Os Outros + O Chamado = Tudo que você já viu
por Renato HermsdorffDireto ao ponto: cinema é (também) indústria. E a meca do ramo é Hollywood. Basta uma produção (um gênero) fazer sucesso, e boa parte da Hollywood corre atrás do próprio rabo. Até aí, nada de errado, propriamente. O cinema gera empregos, forma público. Agora, se nem eles se cansam da autorreferência, o que dizer do resto do mundo? Enquanto houver dólares (rublos ou reais), é dentro dessa lógica mercadológica que duas produções russas desembarcaram recente no Brasil. Primeiro, Os Guardiões (“filme de super-herói”); agora, A Noiva (“filme de terror”).

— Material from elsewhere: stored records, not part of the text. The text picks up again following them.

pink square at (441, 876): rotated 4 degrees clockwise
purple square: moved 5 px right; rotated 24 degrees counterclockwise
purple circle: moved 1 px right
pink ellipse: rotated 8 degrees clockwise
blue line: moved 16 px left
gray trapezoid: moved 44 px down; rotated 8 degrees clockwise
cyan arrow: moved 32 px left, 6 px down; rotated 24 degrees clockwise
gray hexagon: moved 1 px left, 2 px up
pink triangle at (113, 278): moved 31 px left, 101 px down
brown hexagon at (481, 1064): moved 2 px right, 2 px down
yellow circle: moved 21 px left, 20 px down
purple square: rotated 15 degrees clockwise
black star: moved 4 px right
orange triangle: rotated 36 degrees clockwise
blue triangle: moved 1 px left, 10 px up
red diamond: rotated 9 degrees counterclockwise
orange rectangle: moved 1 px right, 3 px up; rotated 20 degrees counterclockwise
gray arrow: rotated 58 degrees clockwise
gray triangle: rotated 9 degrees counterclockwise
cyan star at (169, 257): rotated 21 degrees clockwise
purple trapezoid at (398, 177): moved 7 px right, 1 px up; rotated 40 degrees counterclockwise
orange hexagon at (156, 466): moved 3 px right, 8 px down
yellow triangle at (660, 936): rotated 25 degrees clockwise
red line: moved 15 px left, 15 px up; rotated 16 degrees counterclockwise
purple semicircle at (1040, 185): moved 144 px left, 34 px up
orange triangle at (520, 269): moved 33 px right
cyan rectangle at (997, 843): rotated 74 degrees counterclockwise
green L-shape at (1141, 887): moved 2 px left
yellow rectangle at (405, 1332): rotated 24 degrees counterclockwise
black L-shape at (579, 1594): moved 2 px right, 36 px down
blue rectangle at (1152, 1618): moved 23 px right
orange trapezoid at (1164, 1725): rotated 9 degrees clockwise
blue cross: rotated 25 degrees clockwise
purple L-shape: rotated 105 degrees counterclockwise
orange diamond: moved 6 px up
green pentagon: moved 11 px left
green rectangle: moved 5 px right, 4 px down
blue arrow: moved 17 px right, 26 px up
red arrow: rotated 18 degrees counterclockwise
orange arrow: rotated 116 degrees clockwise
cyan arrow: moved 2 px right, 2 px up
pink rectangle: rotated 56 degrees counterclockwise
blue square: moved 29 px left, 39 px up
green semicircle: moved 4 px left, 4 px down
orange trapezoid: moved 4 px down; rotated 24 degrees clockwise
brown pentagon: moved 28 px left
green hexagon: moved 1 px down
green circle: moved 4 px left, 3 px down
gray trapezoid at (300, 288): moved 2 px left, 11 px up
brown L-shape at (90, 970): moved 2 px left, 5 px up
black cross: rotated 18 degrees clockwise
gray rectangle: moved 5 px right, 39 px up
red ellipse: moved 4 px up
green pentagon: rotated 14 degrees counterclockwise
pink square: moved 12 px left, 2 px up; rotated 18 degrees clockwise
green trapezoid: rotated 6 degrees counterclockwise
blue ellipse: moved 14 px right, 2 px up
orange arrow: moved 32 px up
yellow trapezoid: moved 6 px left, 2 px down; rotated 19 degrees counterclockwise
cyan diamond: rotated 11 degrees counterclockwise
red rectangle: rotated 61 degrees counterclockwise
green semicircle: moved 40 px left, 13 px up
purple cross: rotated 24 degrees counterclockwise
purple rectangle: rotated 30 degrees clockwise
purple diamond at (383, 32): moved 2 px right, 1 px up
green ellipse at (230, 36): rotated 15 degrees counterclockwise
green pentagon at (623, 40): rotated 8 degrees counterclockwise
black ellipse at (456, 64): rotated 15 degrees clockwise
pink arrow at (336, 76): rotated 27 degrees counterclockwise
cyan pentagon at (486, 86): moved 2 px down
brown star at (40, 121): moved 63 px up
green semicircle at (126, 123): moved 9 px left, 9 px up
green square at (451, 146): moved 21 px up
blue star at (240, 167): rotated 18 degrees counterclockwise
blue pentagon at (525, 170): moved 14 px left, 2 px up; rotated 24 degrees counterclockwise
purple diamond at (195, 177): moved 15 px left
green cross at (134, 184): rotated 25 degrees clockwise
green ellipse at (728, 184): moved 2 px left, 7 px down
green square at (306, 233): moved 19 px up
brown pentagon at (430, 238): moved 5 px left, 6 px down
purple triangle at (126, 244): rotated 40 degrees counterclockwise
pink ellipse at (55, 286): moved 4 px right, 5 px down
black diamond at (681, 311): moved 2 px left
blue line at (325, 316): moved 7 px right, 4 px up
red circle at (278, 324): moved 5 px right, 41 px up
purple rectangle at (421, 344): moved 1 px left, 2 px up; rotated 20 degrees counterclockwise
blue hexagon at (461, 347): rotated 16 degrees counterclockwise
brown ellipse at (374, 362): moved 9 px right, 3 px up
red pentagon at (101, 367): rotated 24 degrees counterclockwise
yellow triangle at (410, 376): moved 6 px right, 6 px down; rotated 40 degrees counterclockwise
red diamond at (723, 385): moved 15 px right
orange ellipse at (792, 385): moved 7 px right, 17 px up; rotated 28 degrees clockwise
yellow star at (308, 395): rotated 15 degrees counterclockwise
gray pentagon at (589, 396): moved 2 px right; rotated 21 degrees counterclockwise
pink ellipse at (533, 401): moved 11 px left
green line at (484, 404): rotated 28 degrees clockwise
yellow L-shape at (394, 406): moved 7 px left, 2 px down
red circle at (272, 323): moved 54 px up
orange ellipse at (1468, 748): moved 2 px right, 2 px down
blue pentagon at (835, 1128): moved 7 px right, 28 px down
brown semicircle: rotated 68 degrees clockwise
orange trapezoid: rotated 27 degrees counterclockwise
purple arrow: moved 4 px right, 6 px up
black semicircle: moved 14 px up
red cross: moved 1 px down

O cineasta francês Jean-Luc Godard disse certa vez que o importante não é a originalidade (nada é original, não sejamos inocentes), mas a autenticidade. Recorrendo a uma série de clichês do gênero, A Noiva é uma tentativa risível de misturar Os Outros (2001) e O Chamado (2002).
Escrito e dirigido por Svyatoslav Podgaevskiy, a produção é aberta com um prólogo, que se passa no século XIX. Inconformado com a perda da esposa, às vésperas do casamento, um fotógrafo resolve recorrer a uma antiga (e de bases verídicas) tradição: fotografar o defunto com olhos pintados nas pálpebras fechadas. O ritual, os antigos acreditavam, era uma forma de preservar o espírito do falecido.
Mas ele vai além e resolve sacrificar uma virgem, no intuito de transferir a alma da falecida para o corpo saudável da “vítima”. Comparado com o pano de fundo que move o longa de Alejandro Amenábar protagonizada por Nicole Kidman, trata-se de uma versão até… autêntica.
Corta para os dias atuais, onde vemos uma moça (Victoria Agalakova) de calcinha cuidando de passar a roupa do namorado. A semi-nudez gratuita é datada (nem mesmo a Hollywood que se respeita tira as roupas de suas atrizes sem motivo hoje). O mesmo vale para o comportamento submisso da protagonista. Mas isso são outros quinhentos.
O fato é que, de repente, o noivo (Vyacheslav Chepurchenko) da moça é convocado para uma reunião de família na tradicional casa deles - isolada, claro - no campo. E lá, coisas estranhas acontecem na vida do casal.
É a partir do desenrolar da história no presente que toda a situação se degringola. Apesar do competente trabalho de design de produção, a experiência narrativa é calcada nos chavões do gênero, seja na trilha sonora que força a mão na condução das emoções dos personagens, seja no som explosivo para assustar a plateia.
Ficasse no efeito metalizado de voz, no jeito “Samara” da noiva se mexer, vá lá… Há quem se divirta nessa zona de (des)conforto. Mas o abuso dos códigos do gênero resulta em situações de humor involuntário, como na ridícula cena final que, claro, abre o caixão para a possibilidade de uma sequência. Quem vai definir é o dinheiro.
E uma observação: se é para dublar um filme falado originalmente em outro idioma (o russo, neste caso), as distribuidoras deveriam optar pelo lançamento exclusivamente em português. A dublagem em inglês da cópia exibida para a imprensa só contribui para o tom (não intencional) de pastiche da obra. Sem puxa-saquismo, os nossos dubladores são muito melhores do que os deles.